Ne serait-ce pas là du Renan ? Baudelaire le premier, en 1861, a rapproché leur pensée[2] ; Leconte de Lisle lui donne raison, dans son édition de 1862, en dédiant à Renan La Vigne de Naboth[3]. Leur philosophie s’apparente avec celle de Taine[4] ; l’originalité de Leconte de Lisle est dans la fougue avec laquelle il attaque la religion du Christ : sa passion éclate notamment dans La Vision de Snorr. Ce poème est tiré des Chants de Sôl, de Bergmann ; seulement l’auteur de ces Chants est un chrétien convaincu, tandis que le poète de La Vision, comme l’a constaté M. Vianey, hait le Christianisme[5]. Si l’on veut savoir jusqu’où il poussait cette haine que la beauté de la forme masque dans ses poésies, il faut prendre la conclusion de son histoire populaire de la religion : « le Christianisme, et il faut entendre par là toutes les communions chrétiennes, depuis le Christianisme romain jusqu’aux plus infimes sectes protestantes ou schismatiques, n’a jamais exercé qu’une influence déplorable sur les intelligences et sur les mœurs…[6] ». Dans l’intimité il allait un peu plus loin : les croyants lui semblaient de purs imbéciles : « à leur tête, dit un de ses confidents, il plaçait Bossuet[7] ».

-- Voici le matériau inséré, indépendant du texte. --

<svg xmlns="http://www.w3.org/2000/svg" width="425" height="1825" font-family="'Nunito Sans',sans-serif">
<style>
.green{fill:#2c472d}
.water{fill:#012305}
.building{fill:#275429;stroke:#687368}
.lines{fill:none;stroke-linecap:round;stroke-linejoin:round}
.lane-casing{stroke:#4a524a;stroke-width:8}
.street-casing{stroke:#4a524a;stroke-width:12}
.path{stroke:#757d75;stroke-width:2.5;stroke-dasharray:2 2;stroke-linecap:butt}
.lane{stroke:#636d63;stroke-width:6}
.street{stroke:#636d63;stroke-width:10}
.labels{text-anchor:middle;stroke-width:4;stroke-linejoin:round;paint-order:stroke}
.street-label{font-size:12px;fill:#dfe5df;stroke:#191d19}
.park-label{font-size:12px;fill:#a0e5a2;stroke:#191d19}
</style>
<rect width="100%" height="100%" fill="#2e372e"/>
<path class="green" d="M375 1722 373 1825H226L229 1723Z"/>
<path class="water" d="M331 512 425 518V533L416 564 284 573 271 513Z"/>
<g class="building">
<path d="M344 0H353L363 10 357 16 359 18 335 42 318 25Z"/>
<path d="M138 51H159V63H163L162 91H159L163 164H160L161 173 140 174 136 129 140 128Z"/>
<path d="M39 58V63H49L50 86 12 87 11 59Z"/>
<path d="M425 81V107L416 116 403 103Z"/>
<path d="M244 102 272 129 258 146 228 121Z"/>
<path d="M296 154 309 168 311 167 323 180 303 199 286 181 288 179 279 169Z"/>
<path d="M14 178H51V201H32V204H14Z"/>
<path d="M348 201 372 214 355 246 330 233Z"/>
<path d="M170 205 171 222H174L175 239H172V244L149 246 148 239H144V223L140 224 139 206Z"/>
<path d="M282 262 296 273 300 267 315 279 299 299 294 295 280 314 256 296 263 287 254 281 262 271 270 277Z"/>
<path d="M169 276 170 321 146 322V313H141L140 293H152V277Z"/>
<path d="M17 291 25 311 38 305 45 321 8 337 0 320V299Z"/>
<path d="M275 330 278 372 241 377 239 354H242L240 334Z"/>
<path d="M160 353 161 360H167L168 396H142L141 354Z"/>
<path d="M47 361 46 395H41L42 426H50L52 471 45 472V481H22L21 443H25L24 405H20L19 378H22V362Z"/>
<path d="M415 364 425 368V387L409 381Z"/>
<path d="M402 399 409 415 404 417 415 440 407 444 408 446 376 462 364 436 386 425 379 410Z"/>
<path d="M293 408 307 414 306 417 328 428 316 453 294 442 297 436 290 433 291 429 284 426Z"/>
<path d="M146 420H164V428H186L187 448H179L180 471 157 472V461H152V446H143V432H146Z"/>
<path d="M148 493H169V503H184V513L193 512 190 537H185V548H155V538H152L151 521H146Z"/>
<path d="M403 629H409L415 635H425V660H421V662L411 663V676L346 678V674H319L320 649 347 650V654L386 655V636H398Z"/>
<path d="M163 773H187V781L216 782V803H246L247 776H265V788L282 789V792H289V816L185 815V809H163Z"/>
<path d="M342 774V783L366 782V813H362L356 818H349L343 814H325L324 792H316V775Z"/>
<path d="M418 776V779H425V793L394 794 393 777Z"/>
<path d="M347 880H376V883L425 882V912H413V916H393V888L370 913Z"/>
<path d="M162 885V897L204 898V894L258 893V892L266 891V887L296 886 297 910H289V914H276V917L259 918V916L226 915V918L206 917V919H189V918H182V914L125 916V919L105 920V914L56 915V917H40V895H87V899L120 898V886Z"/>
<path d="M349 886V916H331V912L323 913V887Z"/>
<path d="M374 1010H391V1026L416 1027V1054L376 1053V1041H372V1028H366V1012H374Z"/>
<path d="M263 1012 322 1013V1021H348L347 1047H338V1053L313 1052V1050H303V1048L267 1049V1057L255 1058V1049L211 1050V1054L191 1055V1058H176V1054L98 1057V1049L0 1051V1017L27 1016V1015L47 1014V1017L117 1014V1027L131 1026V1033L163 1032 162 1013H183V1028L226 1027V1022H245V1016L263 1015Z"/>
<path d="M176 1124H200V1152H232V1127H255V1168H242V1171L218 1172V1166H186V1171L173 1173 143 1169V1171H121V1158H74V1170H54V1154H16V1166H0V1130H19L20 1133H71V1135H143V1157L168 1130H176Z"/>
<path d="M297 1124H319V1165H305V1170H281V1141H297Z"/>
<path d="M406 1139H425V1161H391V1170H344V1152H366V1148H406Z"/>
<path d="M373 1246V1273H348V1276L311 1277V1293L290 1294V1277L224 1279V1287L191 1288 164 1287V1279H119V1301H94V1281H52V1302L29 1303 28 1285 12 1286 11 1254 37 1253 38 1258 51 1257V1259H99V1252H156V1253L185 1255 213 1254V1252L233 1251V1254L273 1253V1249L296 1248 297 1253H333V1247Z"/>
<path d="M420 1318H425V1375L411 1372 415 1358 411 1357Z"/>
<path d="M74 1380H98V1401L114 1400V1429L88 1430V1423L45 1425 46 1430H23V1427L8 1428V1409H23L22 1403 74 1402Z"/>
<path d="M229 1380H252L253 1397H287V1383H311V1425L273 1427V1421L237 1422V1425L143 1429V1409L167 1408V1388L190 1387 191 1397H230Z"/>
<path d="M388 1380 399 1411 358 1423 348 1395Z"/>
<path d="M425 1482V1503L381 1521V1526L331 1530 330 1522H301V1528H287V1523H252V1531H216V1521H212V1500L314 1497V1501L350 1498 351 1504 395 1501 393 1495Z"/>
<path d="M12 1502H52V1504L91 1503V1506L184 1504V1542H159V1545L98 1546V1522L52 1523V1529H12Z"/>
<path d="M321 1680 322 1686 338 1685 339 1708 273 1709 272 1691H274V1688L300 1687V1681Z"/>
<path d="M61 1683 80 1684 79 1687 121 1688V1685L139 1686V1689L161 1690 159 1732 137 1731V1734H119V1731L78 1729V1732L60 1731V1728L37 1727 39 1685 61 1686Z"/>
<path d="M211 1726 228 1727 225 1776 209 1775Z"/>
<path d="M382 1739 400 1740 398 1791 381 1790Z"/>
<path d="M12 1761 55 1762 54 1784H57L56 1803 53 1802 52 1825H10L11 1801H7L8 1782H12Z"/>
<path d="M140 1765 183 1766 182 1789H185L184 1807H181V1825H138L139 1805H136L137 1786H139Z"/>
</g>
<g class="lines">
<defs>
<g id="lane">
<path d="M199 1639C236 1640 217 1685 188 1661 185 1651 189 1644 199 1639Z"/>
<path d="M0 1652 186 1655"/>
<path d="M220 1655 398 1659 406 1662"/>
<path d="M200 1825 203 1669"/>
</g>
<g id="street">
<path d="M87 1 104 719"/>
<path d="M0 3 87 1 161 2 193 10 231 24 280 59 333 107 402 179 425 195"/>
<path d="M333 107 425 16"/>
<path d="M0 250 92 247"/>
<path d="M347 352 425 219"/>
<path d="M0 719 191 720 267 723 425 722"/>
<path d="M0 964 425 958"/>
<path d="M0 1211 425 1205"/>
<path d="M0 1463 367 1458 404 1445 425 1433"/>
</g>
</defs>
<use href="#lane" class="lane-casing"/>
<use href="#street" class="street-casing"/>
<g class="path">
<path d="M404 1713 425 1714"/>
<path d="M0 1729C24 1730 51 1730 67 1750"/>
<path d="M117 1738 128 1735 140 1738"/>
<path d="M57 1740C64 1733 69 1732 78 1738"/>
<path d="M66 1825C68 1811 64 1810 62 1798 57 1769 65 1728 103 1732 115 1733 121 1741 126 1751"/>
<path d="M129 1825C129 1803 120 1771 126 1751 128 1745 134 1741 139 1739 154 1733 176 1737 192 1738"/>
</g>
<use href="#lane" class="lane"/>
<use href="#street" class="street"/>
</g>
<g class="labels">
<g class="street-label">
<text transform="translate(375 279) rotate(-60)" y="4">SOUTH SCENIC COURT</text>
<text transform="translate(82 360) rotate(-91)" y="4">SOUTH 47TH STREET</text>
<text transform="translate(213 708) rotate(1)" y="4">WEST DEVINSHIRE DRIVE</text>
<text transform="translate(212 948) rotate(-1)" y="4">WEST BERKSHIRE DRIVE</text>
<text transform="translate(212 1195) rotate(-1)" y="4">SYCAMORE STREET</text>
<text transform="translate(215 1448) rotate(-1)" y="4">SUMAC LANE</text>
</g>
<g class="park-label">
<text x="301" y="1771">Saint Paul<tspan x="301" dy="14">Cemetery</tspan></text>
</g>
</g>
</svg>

Ce n’est pas Bossuet qui est diminué par cette appréciation,

  1. Poèmes Tragiques, p. 55 ; Dornis, Essai, p. 228 ; Derniers Poèmes, p. 161 ; Calmettes, p. 76.
  2. Œuvres, III, 389.
  3. Elsenberg, Le Sentiment, p. 164, note.
  4. Paul Bourget, La Leçon de Barrès, dans L’illustration du 15 décembre 1923, p. 612.
  5. Revue, 1923, p. 541-549.
  6. Cité par M. A. Leblond, Leconte de Lisle, p. 377-378. — Cf. Flottes, p. 197-199.
  7. Calmettes, p. 107.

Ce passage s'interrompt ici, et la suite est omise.